• [EXERCISE DIRECTIONS]: Only one stretch of the data is wanted: the line containing "estavam também grãos pretos e", the line containing "メリカ航空宇宙局）によっ", and every line between them, copied exactly.
(TASK MATERIAL Opens)
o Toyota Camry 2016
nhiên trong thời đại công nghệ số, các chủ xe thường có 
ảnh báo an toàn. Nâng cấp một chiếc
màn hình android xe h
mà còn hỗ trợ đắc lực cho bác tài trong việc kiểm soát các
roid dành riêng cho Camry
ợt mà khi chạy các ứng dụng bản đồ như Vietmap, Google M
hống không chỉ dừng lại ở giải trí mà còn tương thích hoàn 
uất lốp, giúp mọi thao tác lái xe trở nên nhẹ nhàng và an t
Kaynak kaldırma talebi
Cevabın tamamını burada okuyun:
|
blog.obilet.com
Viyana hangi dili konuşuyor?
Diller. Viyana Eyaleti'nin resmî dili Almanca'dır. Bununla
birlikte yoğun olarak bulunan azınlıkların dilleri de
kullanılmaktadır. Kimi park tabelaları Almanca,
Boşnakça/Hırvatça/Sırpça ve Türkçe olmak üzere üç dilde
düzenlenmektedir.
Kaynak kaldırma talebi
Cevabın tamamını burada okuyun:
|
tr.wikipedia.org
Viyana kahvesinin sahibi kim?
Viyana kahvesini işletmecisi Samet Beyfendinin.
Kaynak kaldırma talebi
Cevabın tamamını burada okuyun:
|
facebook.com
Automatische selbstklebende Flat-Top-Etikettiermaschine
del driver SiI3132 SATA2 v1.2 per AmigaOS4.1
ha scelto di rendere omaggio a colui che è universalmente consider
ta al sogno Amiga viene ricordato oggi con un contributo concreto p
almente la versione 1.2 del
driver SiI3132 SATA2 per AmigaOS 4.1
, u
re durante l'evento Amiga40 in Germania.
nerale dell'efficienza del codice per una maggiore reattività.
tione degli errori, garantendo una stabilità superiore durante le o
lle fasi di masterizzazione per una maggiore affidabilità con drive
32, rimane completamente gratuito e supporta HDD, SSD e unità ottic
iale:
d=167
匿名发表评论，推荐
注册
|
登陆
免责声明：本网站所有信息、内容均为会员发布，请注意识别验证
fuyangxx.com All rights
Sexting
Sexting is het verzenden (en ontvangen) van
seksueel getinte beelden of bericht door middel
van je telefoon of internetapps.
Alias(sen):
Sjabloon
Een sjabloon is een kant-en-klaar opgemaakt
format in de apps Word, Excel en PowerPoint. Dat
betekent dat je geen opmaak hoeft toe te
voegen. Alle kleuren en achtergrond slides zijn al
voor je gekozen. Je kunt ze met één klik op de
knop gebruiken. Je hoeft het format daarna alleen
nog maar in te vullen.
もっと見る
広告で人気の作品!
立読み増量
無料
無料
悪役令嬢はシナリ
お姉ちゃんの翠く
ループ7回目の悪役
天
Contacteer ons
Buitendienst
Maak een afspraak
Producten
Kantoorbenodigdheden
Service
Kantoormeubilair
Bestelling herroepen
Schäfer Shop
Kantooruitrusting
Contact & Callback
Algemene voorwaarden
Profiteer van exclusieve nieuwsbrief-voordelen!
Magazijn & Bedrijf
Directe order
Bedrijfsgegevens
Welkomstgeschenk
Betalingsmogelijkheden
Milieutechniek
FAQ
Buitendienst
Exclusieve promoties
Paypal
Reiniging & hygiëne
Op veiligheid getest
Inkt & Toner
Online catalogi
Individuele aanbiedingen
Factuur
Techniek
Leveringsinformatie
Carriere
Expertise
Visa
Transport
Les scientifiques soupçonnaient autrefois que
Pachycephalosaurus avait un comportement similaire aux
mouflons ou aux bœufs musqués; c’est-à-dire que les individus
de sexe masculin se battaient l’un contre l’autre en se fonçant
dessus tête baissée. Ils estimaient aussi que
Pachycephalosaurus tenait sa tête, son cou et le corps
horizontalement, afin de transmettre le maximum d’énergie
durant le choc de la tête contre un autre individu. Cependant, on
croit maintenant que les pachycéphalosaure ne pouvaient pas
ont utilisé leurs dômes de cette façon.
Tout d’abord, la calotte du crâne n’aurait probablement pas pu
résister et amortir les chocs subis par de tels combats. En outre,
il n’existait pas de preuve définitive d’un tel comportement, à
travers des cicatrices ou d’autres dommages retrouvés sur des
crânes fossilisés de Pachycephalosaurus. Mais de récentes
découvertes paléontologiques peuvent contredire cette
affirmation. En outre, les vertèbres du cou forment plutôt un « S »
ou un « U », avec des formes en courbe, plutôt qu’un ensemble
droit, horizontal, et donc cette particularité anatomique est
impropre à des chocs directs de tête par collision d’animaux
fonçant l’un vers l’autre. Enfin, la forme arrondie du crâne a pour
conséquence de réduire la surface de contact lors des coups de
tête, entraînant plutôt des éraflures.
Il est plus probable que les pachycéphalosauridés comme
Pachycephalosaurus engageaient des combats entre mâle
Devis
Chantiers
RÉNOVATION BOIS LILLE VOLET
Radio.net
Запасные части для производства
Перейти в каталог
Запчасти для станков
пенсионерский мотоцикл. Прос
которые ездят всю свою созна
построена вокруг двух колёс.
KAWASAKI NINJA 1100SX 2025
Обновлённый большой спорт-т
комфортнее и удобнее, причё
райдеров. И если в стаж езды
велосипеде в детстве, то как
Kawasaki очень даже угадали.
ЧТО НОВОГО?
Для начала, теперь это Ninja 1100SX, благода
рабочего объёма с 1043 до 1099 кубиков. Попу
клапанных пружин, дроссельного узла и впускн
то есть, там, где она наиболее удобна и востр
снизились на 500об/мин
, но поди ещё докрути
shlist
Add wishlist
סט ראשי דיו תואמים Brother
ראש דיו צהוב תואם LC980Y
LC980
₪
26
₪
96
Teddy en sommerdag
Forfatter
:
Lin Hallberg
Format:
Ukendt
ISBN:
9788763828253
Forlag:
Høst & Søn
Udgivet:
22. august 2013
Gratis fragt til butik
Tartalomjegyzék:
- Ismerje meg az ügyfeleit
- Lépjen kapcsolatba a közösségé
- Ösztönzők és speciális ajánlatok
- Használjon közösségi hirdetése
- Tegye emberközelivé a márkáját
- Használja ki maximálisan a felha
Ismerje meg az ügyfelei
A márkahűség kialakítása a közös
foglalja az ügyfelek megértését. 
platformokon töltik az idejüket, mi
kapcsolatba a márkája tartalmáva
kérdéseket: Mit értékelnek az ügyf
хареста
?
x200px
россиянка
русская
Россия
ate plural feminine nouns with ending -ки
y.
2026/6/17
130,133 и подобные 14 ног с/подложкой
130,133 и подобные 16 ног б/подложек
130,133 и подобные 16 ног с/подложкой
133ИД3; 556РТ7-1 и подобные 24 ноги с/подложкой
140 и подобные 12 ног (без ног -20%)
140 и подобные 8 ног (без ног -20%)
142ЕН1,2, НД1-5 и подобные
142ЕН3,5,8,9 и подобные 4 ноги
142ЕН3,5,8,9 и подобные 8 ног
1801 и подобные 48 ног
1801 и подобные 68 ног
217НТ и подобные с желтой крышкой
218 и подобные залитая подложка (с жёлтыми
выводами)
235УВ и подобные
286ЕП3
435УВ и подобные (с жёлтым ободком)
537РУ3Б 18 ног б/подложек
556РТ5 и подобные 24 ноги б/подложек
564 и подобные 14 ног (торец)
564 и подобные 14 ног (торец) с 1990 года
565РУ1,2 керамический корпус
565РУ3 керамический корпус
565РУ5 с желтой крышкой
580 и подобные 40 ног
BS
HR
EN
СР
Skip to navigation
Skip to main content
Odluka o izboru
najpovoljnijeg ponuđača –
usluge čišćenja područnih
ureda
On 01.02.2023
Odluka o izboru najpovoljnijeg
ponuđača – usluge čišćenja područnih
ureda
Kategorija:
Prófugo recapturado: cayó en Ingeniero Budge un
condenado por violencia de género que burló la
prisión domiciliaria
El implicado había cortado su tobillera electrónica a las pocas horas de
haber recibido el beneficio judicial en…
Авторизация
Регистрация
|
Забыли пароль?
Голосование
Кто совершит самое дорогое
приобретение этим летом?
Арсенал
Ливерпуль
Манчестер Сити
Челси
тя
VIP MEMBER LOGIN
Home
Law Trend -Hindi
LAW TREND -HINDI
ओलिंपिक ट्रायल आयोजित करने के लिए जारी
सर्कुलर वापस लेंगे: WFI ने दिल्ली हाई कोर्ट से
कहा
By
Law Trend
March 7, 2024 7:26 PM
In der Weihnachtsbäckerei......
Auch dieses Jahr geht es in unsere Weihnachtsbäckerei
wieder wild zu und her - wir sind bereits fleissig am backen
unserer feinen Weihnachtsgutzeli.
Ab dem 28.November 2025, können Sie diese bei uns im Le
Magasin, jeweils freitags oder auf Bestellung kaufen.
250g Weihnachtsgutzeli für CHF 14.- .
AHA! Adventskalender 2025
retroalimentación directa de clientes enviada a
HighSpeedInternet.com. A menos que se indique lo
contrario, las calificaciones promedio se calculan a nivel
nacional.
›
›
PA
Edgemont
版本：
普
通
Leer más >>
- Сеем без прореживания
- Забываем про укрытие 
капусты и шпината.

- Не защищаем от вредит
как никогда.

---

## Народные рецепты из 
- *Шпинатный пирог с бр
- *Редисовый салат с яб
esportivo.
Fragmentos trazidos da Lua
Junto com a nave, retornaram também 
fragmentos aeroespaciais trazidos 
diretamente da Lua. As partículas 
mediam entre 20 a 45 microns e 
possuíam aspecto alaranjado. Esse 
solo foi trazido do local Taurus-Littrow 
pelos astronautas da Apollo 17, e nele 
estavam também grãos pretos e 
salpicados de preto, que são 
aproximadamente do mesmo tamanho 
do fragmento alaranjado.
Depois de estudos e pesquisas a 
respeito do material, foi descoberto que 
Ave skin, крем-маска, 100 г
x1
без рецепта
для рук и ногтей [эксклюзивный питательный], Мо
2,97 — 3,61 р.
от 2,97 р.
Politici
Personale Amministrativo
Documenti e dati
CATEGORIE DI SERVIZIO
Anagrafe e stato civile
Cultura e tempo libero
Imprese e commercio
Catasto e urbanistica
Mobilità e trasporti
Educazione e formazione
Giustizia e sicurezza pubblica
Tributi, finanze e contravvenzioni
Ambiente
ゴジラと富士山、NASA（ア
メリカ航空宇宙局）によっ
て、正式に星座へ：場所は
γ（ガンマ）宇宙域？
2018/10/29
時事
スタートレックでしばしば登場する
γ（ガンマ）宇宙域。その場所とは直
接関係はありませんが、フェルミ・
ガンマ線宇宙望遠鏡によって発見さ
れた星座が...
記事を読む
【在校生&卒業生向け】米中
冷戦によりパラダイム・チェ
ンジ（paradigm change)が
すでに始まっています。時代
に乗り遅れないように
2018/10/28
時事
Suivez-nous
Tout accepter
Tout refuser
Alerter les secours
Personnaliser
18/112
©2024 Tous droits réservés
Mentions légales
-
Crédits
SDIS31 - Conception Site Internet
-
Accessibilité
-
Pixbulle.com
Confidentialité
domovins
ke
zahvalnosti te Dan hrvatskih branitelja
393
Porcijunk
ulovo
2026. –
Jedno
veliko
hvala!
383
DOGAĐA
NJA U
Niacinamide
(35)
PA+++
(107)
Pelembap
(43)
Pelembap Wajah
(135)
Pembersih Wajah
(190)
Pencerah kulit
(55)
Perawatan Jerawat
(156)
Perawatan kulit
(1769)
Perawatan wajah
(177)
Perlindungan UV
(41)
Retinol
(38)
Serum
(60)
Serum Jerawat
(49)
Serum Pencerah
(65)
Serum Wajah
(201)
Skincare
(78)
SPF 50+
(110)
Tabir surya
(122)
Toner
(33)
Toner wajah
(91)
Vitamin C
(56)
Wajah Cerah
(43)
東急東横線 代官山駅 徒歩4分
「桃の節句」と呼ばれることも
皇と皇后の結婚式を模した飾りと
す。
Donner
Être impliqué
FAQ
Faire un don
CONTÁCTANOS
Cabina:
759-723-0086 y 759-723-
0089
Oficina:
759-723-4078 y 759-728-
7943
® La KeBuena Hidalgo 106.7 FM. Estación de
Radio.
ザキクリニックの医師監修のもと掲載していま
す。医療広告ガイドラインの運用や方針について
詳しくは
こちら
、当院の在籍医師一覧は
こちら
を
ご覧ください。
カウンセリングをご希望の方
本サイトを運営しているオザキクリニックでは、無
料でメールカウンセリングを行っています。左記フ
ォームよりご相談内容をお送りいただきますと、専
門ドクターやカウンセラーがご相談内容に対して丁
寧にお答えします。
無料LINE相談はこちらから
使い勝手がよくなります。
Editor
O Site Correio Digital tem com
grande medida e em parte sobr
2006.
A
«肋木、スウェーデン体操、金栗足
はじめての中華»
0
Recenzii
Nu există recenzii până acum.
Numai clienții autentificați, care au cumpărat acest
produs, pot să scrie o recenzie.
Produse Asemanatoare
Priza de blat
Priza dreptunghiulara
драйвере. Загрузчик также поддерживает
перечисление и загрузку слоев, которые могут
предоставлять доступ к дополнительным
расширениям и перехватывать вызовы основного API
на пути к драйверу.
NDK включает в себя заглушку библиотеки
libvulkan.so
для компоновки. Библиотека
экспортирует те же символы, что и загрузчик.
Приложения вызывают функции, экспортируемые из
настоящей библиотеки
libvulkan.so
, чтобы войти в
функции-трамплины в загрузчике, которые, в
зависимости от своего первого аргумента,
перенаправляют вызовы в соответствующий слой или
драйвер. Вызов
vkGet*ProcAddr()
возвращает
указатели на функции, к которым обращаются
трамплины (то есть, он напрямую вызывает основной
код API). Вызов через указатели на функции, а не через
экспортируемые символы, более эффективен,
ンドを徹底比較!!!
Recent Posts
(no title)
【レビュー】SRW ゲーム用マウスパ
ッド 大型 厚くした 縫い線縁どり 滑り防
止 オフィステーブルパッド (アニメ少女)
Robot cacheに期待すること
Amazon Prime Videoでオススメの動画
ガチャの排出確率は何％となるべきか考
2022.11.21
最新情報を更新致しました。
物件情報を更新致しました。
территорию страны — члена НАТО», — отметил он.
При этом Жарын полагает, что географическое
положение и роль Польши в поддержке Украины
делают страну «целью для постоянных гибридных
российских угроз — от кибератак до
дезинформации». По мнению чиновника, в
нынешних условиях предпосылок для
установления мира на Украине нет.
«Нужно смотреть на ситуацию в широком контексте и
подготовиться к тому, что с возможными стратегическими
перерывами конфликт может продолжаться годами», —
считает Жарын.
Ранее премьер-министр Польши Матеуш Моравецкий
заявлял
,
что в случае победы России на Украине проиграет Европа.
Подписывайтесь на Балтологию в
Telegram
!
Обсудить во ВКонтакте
(TASK MATERIAL Closes)
• [EXPECTED ANSWER]:
estavam também grãos pretos e 
salpicados de preto, que são 
aproximadamente do mesmo tamanho 
do fragmento alaranjado.
Depois de estudos e pesquisas a 
respeito do material, foi descoberto que 
Ave skin, крем-маска, 100 г
x1
без рецепта
для рук и ногтей [эксклюзивный питательный], Мо
2,97 — 3,61 р.
от 2,97 р.
Politici
Personale Amministrativo
Documenti e dati
CATEGORIE DI SERVIZIO
Anagrafe e stato civile
Cultura e tempo libero
Imprese e commercio
Catasto e urbanistica
Mobilità e trasporti
Educazione e formazione
Giustizia e sicurezza pubblica
Tributi, finanze e contravvenzioni
Ambiente
ゴジラと富士山、NASA（ア
メリカ航空宇宙局）によっ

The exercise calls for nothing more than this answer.